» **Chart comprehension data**
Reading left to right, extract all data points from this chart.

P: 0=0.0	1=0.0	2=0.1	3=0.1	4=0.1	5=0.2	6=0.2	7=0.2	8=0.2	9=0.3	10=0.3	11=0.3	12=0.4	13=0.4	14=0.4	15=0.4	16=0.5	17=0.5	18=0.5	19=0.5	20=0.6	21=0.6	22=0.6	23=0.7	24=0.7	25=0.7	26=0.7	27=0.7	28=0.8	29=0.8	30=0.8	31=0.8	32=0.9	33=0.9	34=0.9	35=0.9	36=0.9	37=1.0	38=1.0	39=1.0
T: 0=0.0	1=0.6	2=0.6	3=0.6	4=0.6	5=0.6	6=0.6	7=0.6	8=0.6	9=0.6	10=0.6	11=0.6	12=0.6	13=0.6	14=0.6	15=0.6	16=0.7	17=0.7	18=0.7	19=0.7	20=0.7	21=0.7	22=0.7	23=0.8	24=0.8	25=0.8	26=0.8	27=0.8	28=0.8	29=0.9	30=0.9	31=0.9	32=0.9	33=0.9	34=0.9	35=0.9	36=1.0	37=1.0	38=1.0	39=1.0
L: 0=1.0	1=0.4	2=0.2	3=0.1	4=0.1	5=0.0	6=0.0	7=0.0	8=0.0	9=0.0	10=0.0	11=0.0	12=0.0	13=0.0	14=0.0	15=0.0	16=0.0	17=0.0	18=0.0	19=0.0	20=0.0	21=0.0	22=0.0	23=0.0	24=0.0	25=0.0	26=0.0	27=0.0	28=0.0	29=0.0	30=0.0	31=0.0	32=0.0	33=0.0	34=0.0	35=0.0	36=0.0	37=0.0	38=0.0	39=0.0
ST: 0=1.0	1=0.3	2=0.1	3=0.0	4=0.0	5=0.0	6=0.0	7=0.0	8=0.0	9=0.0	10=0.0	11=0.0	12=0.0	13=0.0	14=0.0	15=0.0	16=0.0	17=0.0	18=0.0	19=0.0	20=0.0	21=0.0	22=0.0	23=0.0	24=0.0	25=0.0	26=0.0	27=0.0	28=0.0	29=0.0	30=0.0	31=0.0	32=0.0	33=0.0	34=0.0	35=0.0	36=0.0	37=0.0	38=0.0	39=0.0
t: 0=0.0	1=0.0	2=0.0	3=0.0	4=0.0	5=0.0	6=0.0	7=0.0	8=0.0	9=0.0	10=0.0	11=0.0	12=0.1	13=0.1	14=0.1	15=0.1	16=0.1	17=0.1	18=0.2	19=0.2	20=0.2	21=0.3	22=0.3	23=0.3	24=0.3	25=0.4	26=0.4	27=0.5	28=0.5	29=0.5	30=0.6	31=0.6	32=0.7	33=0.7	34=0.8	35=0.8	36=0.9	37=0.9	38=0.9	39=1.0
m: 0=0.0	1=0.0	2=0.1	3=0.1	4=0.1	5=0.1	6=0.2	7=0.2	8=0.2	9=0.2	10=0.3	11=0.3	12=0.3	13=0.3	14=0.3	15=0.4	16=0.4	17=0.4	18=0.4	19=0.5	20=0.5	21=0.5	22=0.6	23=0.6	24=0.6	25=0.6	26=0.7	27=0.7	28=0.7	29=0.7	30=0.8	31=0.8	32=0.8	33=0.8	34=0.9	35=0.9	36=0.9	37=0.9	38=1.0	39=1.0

» **WHAT IS EXPECTED**
Could you copy every row above word for word, without changing a single character?

» **SOLVED EXERCISE**
Reading left to right, extract all data points from this chart.

P: 0=0.0	1=0.0	2=0.1	3=0.1	4=0.1	5=0.2	6=0.2	7=0.2	8=0.2	9=0.3	10=0.3	11=0.3	12=0.4	13=0.4	14=0.4	15=0.4	16=0.5	17=0.5	18=0.5	19=0.5	20=0.6	21=0.6	22=0.6	23=0.7	24=0.7	25=0.7	26=0.7	27=0.7	28=0.8	29=0.8	30=0.8	31=0.8	32=0.9	33=0.9	34=0.9	35=0.9	36=0.9	37=1.0	38=1.0	39=1.0
T: 0=0.0	1=0.6	2=0.6	3=0.6	4=0.6	5=0.6	6=0.6	7=0.6	8=0.6	9=0.6	10=0.6	11=0.6	12=0.6	13=0.6	14=0.6	15=0.6	16=0.7	17=0.7	18=0.7	19=0.7	20=0.7	21=0.7	22=0.7	23=0.8	24=0.8	25=0.8	26=0.8	27=0.8	28=0.8	29=0.9	30=0.9	31=0.9	32=0.9	33=0.9	34=0.9	35=0.9	36=1.0	37=1.0	38=1.0	39=1.0
L: 0=1.0	1=0.4	2=0.2	3=0.1	4=0.1	5=0.0	6=0.0	7=0.0	8=0.0	9=0.0	10=0.0	11=0.0	12=0.0	13=0.0	14=0.0	15=0.0	16=0.0	17=0.0	18=0.0	19=0.0	20=0.0	21=0.0	22=0.0	23=0.0	24=0.0	25=0.0	26=0.0	27=0.0	28=0.0	29=0.0	30=0.0	31=0.0	32=0.0	33=0.0	34=0.0	35=0.0	36=0.0	37=0.0	38=0.0	39=0.0
ST: 0=1.0	1=0.3	2=0.1	3=0.0	4=0.0	5=0.0	6=0.0	7=0.0	8=0.0	9=0.0	10=0.0	11=0.0	12=0.0	13=0.0	14=0.0	15=0.0	16=0.0	17=0.0	18=0.0	19=0.0	20=0.0	21=0.0	22=0.0	23=0.0	24=0.0	25=0.0	26=0.0	27=0.0	28=0.0	29=0.0	30=0.0	31=0.0	32=0.0	33=0.0	34=0.0	35=0.0	36=0.0	37=0.0	38=0.0	39=0.0
t: 0=0.0	1=0.0	2=0.0	3=0.0	4=0.0	5=0.0	6=0.0	7=0.0	8=0.0	9=0.0	10=0.0	11=0.0	12=0.1	13=0.1	14=0.1	15=0.1	16=0.1	17=0.1	18=0.2	19=0.2	20=0.2	21=0.3	22=0.3	23=0.3	24=0.3	25=0.4	26=0.4	27=0.5	28=0.5	29=0.5	30=0.6	31=0.6	32=0.7	33=0.7	34=0.8	35=0.8	36=0.9	37=0.9	38=0.9	39=1.0
m: 0=0.0	1=0.0	2=0.1	3=0.1	4=0.1	5=0.1	6=0.2	7=0.2	8=0.2	9=0.2	10=0.3	11=0.3	12=0.3	13=0.3	14=0.3	15=0.4	16=0.4	17=0.4	18=0.4	19=0.5	20=0.5	21=0.5	22=0.6	23=0.6	24=0.6	25=0.6	26=0.7	27=0.7	28=0.7	29=0.7	30=0.8	31=0.8	32=0.8	33=0.8	34=0.9	35=0.9	36=0.9	37=0.9	38=1.0	39=1.0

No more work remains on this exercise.